A fellow in South Texas saw a manifold listed in my online store and wanted to know if he could use it to convert the Pulsa-Jet carb on his 5hp Briggs, over to a bowl & float style carb.  The one he was looking at, would not work, so I told him I would make him one for #3.00 + postage.  I love a good challenge.

This is what I made from a chunk of 2.5", 6061 round bar. ---




==========================================================

A short time ago, I started making these adjustable High Speed assemblies for Harbor Freight Predator 212cc engines and any other engines, that used the same carbs. The engines come with non-adjustable jets.

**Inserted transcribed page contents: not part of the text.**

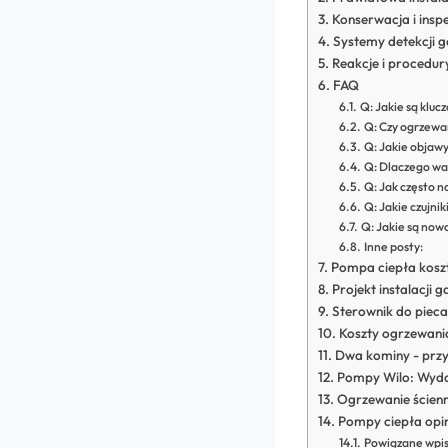
Konserwacja i inspe
Systemy detekcji ga
Reakcje i procedur
FAQ
Q: Jakie są klu
Q: Czy ogrzewa
Q: Jakie objaw
Q: Dlaczego wa
Q: Jak często n
Q: Jakie czujni
Q: Jakie są now
Inne posty:
Pompa ciepła koszt
Projekt instalacji 
Sterownik do pieca
Koszty ogrzewania
Dwa kominy - przy
Pompy Wilo: Wyda
Ogrzewanie ścien
Pompy ciepła opin
Powiązane wpis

This unit replaces the bolt, that holds the bowl on the carb.




======================================================

Sticking with the Predator engine, I also produce these in 12mm and 10mm to 1/8 pipe adaptors for extending the oil drains on the import engines.  You can add any length pipe that is needed. --- John


----------



## Ray73 (Jul 2, 2015)

Waterlooboy2hp said:


> A fellow in South Texas saw a manifold listed in my online store and wanted to know if he could use it to convert the Pulsa-Jet carb on his 5hp Briggs, over to a bowl & float style carb.  The one he was looking at, would not work, so I told him I would make him one for #3.00 + postage.  I love a good challenge.
> 
> This is what I made from a chunk of 2.5", 6061 round bar. ---
> 
> ...


Very nice work!


----------



## tertiaryjim (Jul 4, 2015)

Thats some nice work and sharp thinking.
You may have solved a problem for me.
Need a adjustable jet on a log splitter and what you've done would probly work on it.


----------